I think it was critical for this effect that the whole video was 53 seconds long. Auditory working memory is often about 4 seconds long, and I bet video working memory is similar.

The critical thing to make these kinds of "change-blindness mechanism proving stimuli" is probably to make the change "feel invisible" by maintaining a simple and reasonable "invariant over time".

You would want no frame-to-frame visual deltas that are (1) easily perceptible in a side by side comparison (due to low level logarithmic sensitivity processes that science has known about since ~1860) and (2) closer than 5 seconds in time such that the brain could keep lots of detail about any two images (a before and after that are distinct) because the brain will have had more images in between (such as to cause our visual change buffer to overflow before any detector-of-change-classifier actually fires and triggers a new "temporary subjective consensus block" in the brain's overall gestalt consensus summary of "the scene").

...

So that's really interesting! I can instantly imagine ways to transpose this tactic into PR, and management, and politics, and finance, and other domains where the goal is explicitly to gain benefits from hurting people who might have naively and implicitly trusted you to not hurt them through deception.

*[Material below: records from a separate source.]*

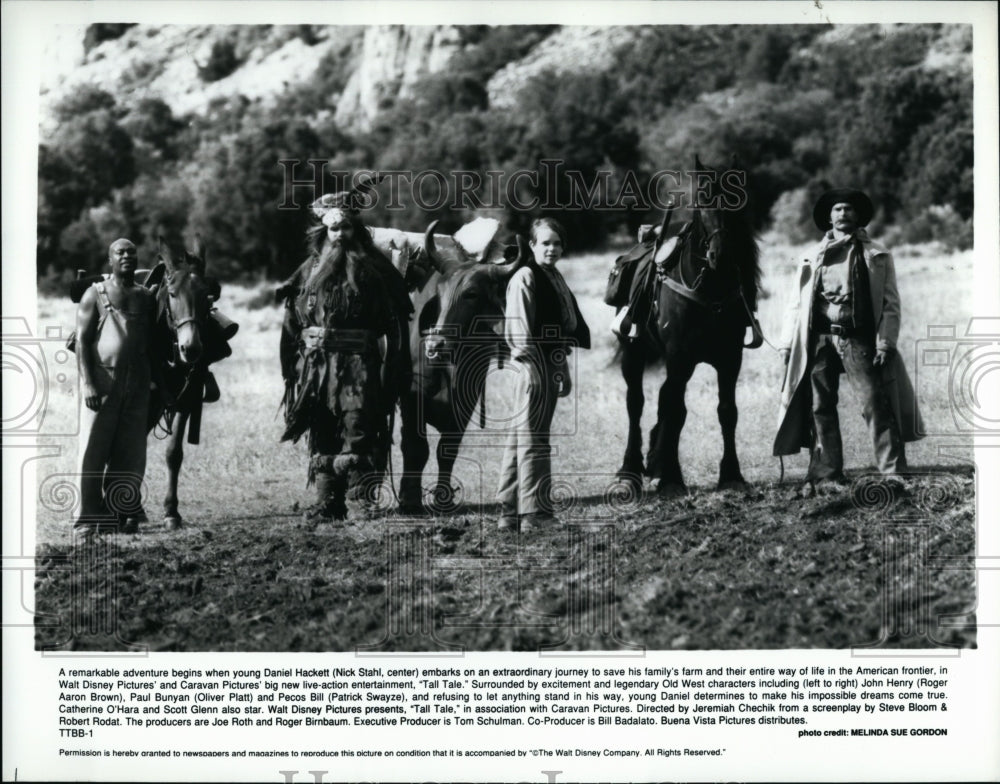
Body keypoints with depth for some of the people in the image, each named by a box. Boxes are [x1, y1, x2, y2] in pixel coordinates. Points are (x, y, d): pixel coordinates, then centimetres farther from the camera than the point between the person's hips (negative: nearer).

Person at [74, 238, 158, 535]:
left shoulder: (146, 297, 13)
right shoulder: (95, 294, 2)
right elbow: (82, 340, -3)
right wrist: (88, 383, -13)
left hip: (138, 384, 3)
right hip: (103, 381, -3)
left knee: (131, 452, 3)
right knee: (93, 450, -3)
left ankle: (125, 514, 9)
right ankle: (89, 518, 1)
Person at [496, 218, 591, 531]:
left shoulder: (555, 278, 16)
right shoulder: (525, 278, -10)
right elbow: (519, 329, -16)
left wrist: (563, 371, 19)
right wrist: (530, 368, -20)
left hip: (551, 365, 9)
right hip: (534, 366, -9)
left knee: (519, 437, 12)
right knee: (532, 437, -5)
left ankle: (509, 512, 18)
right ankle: (533, 514, -2)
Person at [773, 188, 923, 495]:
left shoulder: (877, 256, 10)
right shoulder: (815, 258, 18)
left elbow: (890, 303, 3)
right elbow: (797, 303, 16)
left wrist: (885, 342, -8)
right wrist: (787, 343, 6)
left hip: (858, 339, -3)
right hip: (819, 339, 3)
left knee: (876, 404, -10)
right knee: (819, 408, 3)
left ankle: (894, 472, -9)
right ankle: (826, 473, 9)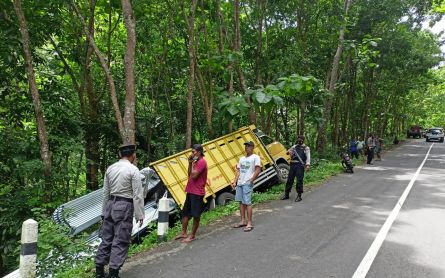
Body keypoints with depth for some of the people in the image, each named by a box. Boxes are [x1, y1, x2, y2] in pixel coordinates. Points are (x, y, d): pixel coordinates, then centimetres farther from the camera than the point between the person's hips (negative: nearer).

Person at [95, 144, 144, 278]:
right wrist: (139, 215, -8)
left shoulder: (110, 168, 7)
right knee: (120, 241, 2)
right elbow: (138, 195, -13)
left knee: (107, 238, 15)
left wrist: (104, 211, 19)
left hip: (110, 204, 7)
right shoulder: (133, 170, -12)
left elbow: (106, 193, 12)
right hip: (125, 206, -6)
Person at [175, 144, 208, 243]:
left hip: (197, 193, -10)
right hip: (190, 191, 10)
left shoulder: (202, 162, -16)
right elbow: (189, 175, 17)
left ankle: (192, 236, 8)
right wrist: (190, 163, 8)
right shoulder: (196, 162, 16)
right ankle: (183, 233, 25)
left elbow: (194, 175, -22)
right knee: (185, 213, 14)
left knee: (196, 215, 0)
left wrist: (193, 163, -11)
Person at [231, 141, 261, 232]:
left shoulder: (255, 157, -2)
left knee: (247, 202, -9)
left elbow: (258, 170, -10)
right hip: (239, 183, 7)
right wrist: (235, 181, 9)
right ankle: (243, 221, 19)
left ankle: (249, 223, -4)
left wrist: (251, 180, -15)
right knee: (241, 202, 10)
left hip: (247, 183, -7)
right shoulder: (242, 158, 19)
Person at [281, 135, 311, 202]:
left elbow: (308, 157, -8)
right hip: (293, 164, 5)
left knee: (299, 181, -5)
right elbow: (288, 151, 14)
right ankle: (286, 194, 17)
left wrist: (308, 165, -24)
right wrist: (289, 152, -12)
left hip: (300, 165, -5)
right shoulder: (294, 146, 19)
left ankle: (299, 196, 4)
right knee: (289, 179, 7)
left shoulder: (306, 148, 4)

I bet it will also help with the design of wildly more effective slow missiles.

...

Humans are so fucked. The future is probably going to feel like Blindsight unless our AI overlords love us and want our subjective reality to make sense despite our limitations. "Daily experience as an empathically designed UI for the disabled"?

...

Defensively speaking, (like if there even is any possible defense and we're not just totally doomed) maybe the key principle for the design of systems of defense against the likely attacks would involve archiving obsessively and running offline change detectors on exponentially larger timescales?

It reminds me a bit of Dune "shield fighting": slow on the offense, fast on the defense... but for sense-making?

I've been thinking about something similar, and might write a longer post about it. However, the solution to both is to anneal on your beliefs. Rather than looking at the direct probabilities, look at the logits. You can then raise the temperature, let the population kind of randomize their beliefs, and cool it back down.

See "Solving Multiobjective Game in Multiconflict Situation Based on Adaptive Differential Evolution Algorithm with Simulated Annealing" by Li et. al.